Learn Rust With Entirely Too Many Linked Lists
22

Building

push_front: allocate a node, link it to the old head in both directions, swing self.head. The shape is the same as the singly-linked stack but every field write goes through borrow_mut() on a RefCell, and every node pointer is cloned through Rc::clone.

  1. Build the new node, wrap it in Rc::new(RefCell::new(...)), then patch up the old head's prev pointer to point at the new node. The old head and the new node both hold an Rc to each other — refcount 2 on each.
    pub fn push_front(&mut self, elem: T) {
        let new_head = Rc::new(RefCell::new(Node {
            elem,
            prev: None,
            next: None,
        }));
        match self.head.take() {
            Some(old_head) => {
                old_head.borrow_mut().prev = Some(new_head.clone());
                new_head.borrow_mut().next = Some(old_head);
                self.head = Some(new_head);
            }
            None => {
                // empty list: head and tail both become the new node
                self.tail = Some(new_head.clone());
                self.head = Some(new_head);
            }
        }
    }
  2. borrow_mut() returns a RefMut<T> guard. While the guard is alive, no other borrow of that RefCell can exist; another borrow() or borrow_mut() on the same cell will panic.
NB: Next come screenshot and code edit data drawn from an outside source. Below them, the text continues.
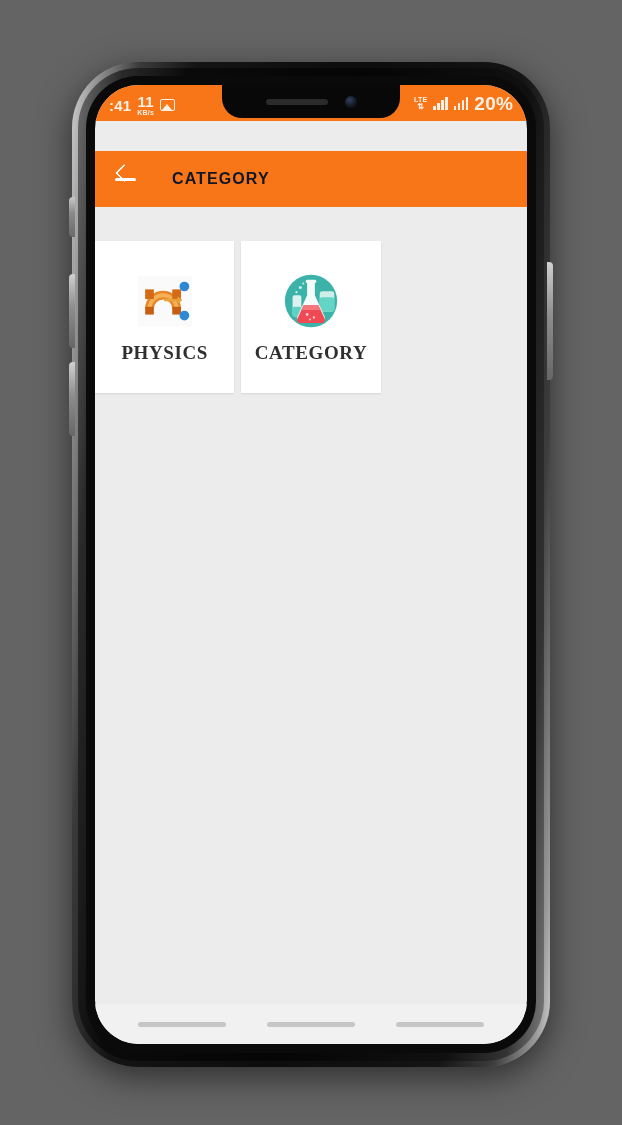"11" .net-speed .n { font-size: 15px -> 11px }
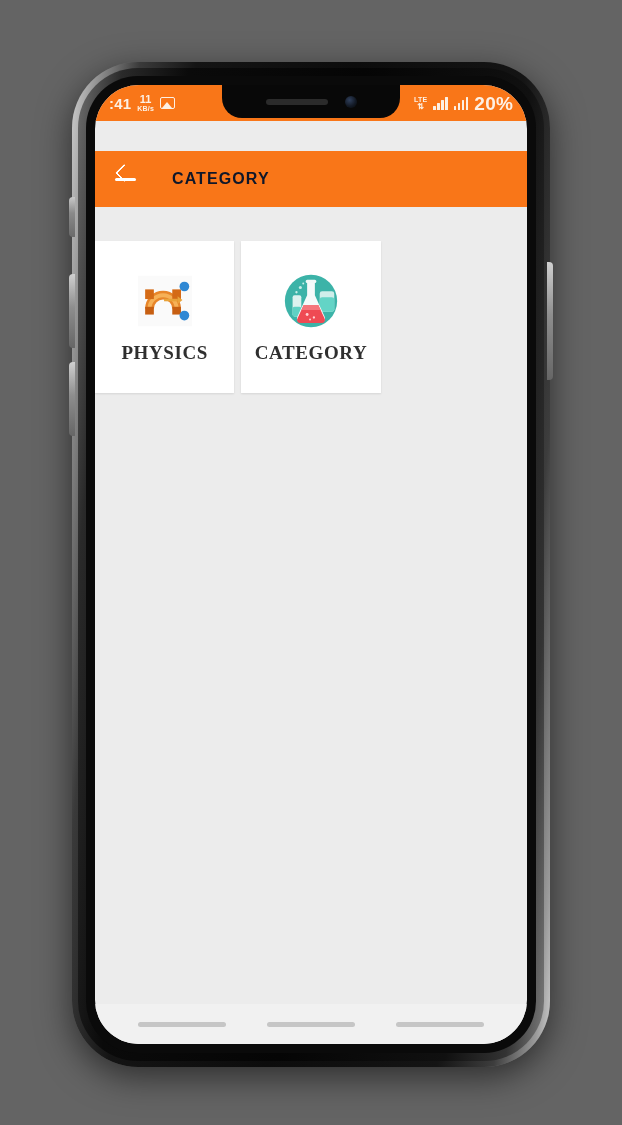"PHYSICS" .grid { grid-template-columns: 1fr 1fr 1fr -> 1fr }
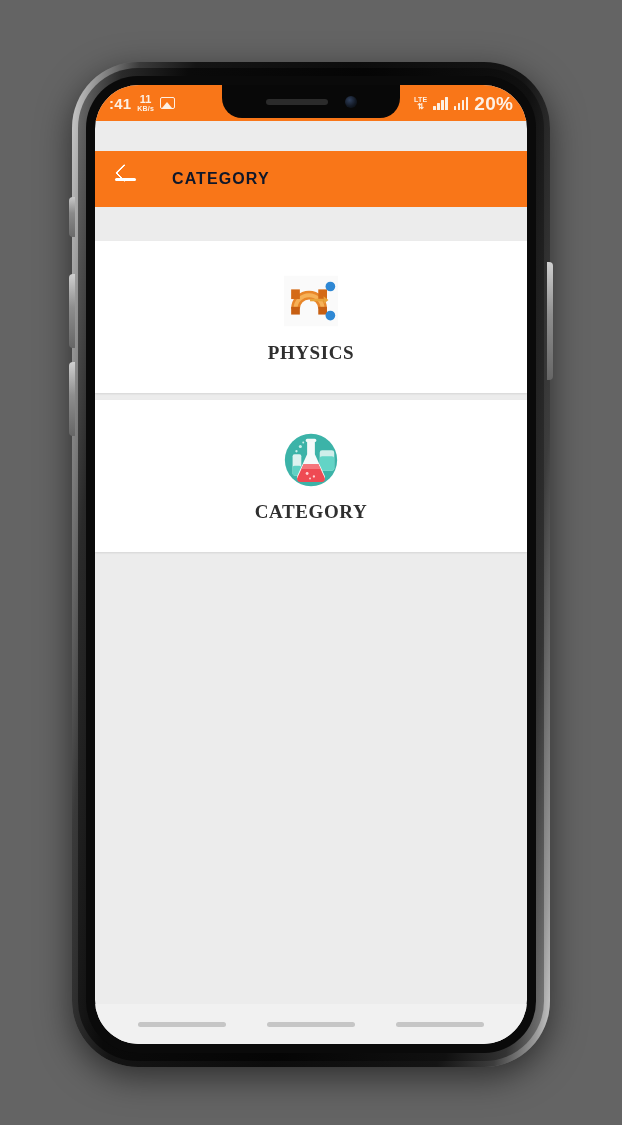"MATH" div.card { html: none -> <div> <div> <svg> <rect></rect> <rect></rect> <rect></rect> <rect></rect> <path></path> <path></path> <rect></rect> <path></path> <path></path> <rect></rect> </svg> </div> <div>MATH</div> </div> }
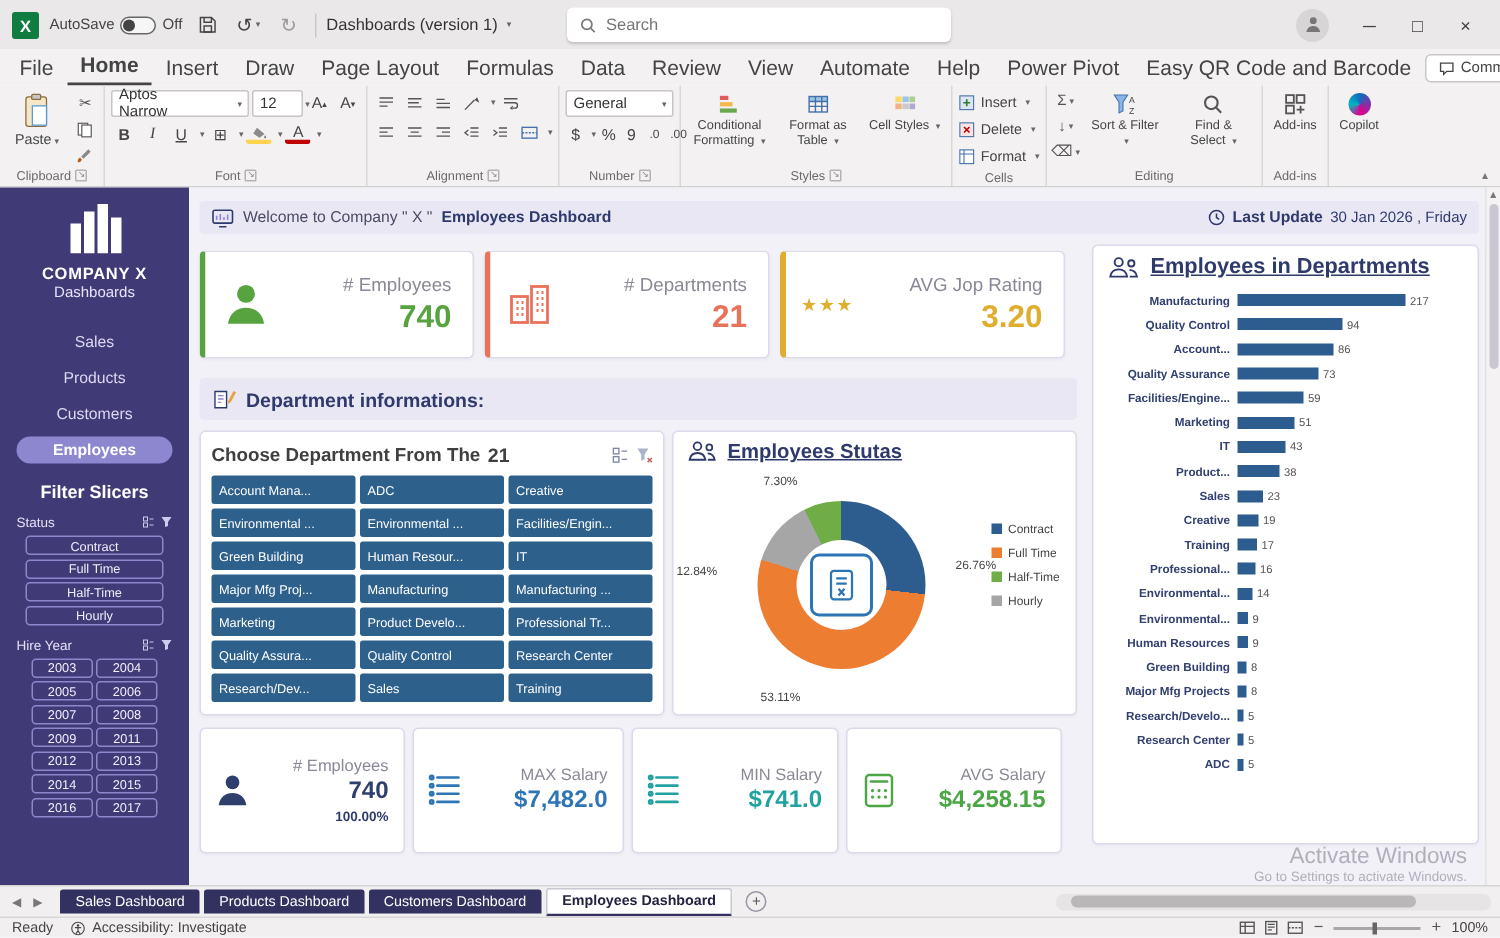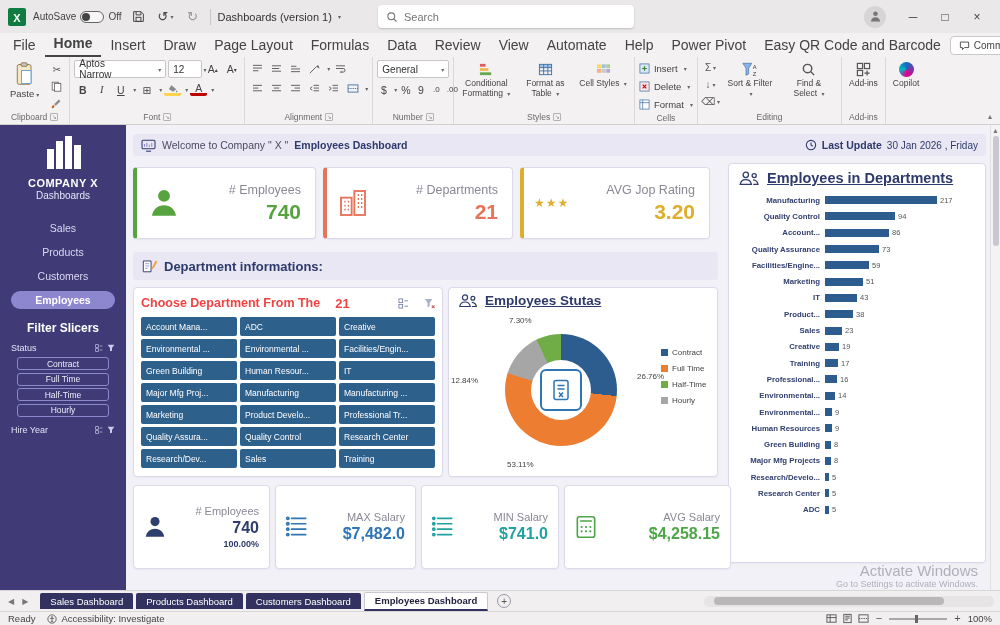"Choose Department From The" .dept-head { color: #ef4444 -> #404040; gap: 15px -> 5px }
The compiler does not know any of this — the check is at runtime, on every call.
    // fine: two separate cells
    let a = node_a.borrow_mut();
    let b = node_b.borrow_mut();
    
    // panic: same cell, two mut borrows
    let x = node.borrow_mut();
    let y = node.borrow_mut(); // thread 'main' panicked at 'already borrowed: BorrowMutError'
  3. The empty-list arm has to set both head and tail to the same node, which means cloning the Rc. Rc::clone (also spelled .clone() on an Rc) bumps the refcount, doesn't deep-copy the node. Two Rc handles, one heap allocation.